The Indian government, led by Prime Minister Narendra Modi, has grown increasingly focused on giving more people access to the Internet, but the majority of the country's citizens are still offline.
Nearly 1 billion people in India are yet to connect to the Internet, according to a World Bank report. As of 2014, India's population was estimated to be around 1.3 billion, according to data from the World Bank and the US' Census Bureau.
The report added that the Internet adoption rate was high in government firms, but low for small and medium-sized businesses.
With a wider adoption of the Internet, the World Bank says that India could see a major push in growth, job creation and general improvements in public services.
The report comes months after India's telecoms regulator banned Free Basics, Facebook's controversial initiative, which aims to bring affordable access to select Internet services to less developed countries. At the time, privacy advocates in the country condemned Free Basics, noting that it was violating Net neutrality, the principle of equal access to all types of content and services on the Internet.

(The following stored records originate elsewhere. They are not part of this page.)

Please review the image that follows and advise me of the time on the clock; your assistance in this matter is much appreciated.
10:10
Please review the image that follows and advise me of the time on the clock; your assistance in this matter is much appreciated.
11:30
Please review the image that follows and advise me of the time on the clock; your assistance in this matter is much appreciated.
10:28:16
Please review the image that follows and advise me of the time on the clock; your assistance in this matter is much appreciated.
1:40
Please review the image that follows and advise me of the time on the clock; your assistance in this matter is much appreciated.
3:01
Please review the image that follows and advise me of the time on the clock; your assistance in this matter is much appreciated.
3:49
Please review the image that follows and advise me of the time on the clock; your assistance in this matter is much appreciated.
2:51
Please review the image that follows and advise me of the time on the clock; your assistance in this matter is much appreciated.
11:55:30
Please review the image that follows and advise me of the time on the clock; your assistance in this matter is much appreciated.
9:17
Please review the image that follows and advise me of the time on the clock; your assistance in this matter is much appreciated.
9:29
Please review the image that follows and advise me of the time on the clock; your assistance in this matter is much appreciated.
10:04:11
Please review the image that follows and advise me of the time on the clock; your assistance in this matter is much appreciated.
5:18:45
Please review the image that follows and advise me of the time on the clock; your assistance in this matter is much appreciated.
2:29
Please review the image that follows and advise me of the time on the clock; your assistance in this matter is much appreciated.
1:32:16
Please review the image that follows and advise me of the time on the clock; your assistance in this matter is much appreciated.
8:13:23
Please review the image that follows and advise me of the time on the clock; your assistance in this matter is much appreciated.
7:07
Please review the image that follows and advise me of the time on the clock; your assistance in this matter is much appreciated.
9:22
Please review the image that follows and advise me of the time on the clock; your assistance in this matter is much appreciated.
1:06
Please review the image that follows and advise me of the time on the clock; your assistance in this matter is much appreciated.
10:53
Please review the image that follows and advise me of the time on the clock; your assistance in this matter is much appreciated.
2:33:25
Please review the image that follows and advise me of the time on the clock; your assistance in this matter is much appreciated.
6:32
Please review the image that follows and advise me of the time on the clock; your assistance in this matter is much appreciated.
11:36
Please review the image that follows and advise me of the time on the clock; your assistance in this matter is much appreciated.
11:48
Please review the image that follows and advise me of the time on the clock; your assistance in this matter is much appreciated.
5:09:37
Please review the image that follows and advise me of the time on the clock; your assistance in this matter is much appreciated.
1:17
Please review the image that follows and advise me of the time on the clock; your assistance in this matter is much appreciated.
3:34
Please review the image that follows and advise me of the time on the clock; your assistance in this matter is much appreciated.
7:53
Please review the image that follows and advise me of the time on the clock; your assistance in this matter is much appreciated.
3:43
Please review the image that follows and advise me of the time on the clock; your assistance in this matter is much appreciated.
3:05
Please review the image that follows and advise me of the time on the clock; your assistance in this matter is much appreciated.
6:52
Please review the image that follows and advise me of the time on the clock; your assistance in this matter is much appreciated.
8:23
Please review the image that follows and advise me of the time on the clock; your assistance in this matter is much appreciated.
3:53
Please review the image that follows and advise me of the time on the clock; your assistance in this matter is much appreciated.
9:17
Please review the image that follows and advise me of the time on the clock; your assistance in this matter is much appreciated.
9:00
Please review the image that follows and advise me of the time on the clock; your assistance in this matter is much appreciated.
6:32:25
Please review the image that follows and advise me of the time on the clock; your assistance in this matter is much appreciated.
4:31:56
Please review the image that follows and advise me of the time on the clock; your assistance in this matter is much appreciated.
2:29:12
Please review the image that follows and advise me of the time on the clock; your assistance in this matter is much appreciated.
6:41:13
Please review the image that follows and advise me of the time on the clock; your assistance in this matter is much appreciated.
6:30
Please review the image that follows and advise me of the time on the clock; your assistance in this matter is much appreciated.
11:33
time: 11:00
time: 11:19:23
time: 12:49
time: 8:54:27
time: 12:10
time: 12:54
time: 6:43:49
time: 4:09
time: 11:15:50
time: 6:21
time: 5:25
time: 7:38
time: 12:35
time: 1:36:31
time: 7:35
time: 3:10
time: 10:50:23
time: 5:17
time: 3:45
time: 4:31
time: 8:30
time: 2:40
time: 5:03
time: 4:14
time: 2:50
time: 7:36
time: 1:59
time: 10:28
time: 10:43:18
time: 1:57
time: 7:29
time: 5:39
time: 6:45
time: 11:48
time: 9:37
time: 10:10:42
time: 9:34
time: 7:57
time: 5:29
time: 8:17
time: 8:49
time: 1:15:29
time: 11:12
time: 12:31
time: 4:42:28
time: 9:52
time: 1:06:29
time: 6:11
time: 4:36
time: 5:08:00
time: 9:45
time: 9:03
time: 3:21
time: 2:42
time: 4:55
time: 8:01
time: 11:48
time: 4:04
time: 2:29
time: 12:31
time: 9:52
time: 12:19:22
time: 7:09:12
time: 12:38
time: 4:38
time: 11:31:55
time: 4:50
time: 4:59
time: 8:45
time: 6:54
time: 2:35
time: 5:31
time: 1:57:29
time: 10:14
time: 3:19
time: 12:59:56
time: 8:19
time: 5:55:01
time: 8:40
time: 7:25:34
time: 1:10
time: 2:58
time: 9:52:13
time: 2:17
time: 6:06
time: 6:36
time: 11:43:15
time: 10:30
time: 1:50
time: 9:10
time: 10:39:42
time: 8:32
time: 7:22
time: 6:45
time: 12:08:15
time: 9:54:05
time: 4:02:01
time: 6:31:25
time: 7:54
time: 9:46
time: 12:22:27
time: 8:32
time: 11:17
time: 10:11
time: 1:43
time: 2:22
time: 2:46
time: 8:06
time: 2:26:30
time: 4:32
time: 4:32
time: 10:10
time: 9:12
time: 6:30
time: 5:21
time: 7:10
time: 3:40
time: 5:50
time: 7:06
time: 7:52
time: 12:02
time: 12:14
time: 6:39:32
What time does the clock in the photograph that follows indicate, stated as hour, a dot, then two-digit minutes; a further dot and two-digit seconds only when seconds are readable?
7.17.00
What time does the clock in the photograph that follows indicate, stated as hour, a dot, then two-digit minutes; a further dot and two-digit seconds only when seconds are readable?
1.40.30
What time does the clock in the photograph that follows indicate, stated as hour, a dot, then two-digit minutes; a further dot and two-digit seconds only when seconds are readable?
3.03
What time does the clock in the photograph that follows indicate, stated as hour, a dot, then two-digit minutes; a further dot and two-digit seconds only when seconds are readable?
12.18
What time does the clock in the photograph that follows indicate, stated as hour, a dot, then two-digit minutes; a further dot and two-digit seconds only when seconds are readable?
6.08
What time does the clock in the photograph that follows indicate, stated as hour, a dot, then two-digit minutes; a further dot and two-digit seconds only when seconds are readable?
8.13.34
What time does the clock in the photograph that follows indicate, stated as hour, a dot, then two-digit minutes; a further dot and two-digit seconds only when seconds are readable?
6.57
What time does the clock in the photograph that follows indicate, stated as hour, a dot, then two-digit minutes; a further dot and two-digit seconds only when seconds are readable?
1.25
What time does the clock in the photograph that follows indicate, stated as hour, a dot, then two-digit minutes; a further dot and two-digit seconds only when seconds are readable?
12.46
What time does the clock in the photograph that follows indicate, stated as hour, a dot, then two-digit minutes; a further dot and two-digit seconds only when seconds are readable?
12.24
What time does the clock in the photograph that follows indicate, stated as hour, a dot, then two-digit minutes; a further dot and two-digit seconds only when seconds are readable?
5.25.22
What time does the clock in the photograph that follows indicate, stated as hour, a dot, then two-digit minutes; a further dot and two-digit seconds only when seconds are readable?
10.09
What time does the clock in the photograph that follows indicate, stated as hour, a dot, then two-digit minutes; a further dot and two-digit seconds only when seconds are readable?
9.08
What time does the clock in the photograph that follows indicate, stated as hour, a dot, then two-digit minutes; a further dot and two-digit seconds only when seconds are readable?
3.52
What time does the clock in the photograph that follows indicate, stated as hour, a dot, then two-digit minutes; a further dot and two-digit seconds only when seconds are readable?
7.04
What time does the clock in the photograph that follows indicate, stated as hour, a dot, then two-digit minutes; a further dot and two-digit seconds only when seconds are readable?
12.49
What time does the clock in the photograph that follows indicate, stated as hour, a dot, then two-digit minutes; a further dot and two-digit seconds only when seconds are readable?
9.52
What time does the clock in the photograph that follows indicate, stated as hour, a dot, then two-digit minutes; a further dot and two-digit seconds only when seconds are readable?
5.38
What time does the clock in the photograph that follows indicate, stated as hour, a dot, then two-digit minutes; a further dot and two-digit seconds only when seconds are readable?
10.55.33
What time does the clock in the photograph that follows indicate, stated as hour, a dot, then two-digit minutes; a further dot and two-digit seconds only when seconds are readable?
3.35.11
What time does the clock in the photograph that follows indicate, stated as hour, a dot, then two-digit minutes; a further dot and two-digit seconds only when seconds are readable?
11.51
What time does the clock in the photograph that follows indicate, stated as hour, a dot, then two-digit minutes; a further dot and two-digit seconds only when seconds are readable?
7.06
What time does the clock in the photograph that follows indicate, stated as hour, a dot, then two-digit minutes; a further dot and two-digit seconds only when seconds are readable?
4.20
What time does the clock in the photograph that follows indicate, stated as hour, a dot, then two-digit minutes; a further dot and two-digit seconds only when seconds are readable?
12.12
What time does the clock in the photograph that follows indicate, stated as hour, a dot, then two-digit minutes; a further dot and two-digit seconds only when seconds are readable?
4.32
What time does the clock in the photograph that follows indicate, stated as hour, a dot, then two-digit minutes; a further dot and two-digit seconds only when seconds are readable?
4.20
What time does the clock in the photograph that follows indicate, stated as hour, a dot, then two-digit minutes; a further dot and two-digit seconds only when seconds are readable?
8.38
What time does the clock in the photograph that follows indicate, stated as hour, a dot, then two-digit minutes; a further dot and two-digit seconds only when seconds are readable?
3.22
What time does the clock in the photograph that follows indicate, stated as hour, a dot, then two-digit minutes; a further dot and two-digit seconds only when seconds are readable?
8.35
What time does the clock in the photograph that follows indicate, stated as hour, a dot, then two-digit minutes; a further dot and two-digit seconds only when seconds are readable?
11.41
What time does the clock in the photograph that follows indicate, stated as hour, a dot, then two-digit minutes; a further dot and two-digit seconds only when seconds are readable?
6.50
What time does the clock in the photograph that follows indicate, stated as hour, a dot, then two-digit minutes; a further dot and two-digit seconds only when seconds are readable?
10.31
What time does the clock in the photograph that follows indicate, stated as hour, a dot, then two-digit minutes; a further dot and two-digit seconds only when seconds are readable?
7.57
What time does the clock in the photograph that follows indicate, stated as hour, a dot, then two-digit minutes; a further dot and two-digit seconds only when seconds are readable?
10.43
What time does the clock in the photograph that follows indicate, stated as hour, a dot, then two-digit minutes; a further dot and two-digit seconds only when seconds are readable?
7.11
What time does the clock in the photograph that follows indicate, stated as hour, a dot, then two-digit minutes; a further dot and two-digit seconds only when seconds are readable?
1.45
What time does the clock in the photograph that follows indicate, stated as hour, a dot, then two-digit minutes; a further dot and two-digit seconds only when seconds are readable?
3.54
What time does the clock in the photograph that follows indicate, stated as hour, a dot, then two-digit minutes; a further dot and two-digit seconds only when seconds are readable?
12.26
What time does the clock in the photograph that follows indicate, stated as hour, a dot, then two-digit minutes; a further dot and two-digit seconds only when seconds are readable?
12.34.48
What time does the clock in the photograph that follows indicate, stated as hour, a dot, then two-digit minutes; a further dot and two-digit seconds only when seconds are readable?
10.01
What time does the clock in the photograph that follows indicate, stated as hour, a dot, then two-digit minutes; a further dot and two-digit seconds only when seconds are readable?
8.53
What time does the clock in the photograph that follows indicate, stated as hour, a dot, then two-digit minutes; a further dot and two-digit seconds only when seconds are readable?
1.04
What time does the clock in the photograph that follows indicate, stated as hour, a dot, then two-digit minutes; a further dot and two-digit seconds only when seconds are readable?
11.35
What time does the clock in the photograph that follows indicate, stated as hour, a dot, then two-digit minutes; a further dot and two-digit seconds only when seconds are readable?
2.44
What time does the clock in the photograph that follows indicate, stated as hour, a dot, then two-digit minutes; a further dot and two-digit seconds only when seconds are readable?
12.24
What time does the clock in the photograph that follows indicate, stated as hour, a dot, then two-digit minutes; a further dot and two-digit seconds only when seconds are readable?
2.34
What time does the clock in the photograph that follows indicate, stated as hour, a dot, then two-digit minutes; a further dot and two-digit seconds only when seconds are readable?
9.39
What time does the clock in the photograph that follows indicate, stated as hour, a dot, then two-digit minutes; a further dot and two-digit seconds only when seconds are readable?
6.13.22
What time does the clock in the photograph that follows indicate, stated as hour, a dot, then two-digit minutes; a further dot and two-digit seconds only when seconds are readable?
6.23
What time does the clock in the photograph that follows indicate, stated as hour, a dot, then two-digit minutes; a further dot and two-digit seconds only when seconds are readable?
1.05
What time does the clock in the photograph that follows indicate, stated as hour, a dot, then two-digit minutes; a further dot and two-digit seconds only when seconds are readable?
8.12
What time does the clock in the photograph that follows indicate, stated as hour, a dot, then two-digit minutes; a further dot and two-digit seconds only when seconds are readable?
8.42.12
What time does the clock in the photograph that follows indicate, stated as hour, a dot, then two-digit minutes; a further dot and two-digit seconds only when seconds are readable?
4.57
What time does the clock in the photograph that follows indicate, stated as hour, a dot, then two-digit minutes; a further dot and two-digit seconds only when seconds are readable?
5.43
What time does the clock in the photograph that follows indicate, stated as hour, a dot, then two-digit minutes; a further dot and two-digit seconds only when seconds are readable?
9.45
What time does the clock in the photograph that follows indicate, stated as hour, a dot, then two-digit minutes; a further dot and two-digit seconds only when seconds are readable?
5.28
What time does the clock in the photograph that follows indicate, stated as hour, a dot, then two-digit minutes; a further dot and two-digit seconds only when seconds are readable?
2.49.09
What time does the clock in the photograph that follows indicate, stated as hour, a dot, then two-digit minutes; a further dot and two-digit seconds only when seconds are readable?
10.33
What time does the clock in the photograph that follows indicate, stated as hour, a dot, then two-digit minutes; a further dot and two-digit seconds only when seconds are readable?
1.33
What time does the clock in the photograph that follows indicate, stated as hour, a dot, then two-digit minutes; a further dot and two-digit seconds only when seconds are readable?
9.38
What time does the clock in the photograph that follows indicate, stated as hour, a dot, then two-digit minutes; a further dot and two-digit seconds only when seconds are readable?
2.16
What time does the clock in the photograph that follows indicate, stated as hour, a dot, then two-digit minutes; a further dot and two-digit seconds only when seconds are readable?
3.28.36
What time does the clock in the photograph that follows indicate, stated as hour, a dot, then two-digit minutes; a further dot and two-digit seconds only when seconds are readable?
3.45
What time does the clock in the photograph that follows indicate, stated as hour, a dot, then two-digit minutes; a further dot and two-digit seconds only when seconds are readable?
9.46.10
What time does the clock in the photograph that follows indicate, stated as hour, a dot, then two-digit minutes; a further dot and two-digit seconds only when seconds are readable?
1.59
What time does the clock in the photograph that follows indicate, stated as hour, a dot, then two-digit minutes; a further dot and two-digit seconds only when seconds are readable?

That's not to say that the Indian government hasn't done anything to bring connectivity to more people. In 2011, the government initiated the National Optical Fibre Network project to provide broadband connectivity to more than 200,000 villages.
Though India is the country with the greatest percentage of its population unconnected to the Web, the World Bank report states that it still has the third largest number of connected users in the world. It's beaten only by China and the US.